[EXTRACTED INFORMATION Boundary: Start]

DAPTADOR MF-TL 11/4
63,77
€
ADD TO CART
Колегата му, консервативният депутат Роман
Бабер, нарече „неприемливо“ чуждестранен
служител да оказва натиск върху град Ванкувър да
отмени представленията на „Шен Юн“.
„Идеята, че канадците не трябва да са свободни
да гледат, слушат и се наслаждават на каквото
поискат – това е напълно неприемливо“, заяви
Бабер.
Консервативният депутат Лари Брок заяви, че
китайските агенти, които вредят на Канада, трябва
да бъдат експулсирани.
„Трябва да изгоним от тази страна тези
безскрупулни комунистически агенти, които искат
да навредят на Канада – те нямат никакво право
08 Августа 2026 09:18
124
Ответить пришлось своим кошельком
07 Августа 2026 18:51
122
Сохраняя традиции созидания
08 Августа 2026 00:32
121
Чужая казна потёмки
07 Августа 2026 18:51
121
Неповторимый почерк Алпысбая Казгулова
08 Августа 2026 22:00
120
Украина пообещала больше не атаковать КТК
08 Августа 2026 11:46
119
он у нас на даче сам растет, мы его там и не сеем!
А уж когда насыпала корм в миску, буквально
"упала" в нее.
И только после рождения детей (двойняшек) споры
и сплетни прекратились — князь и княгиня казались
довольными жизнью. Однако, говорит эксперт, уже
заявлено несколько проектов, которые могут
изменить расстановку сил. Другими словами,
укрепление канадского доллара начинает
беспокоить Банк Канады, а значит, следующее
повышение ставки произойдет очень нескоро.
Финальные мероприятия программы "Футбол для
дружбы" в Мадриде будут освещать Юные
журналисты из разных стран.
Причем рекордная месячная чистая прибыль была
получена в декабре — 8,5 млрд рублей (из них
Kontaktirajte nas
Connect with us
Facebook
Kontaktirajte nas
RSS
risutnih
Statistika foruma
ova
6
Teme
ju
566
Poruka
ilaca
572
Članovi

[EXTRACTED INFORMATION Boundary: End]

**JOB**
Find and copy every line in the entries above where the string "Канада" occurs.

**ANSWER TO THE PROBLEM**
китайските агенти, които вредят на Канада, трябва
да навредят на Канада – те нямат никакво право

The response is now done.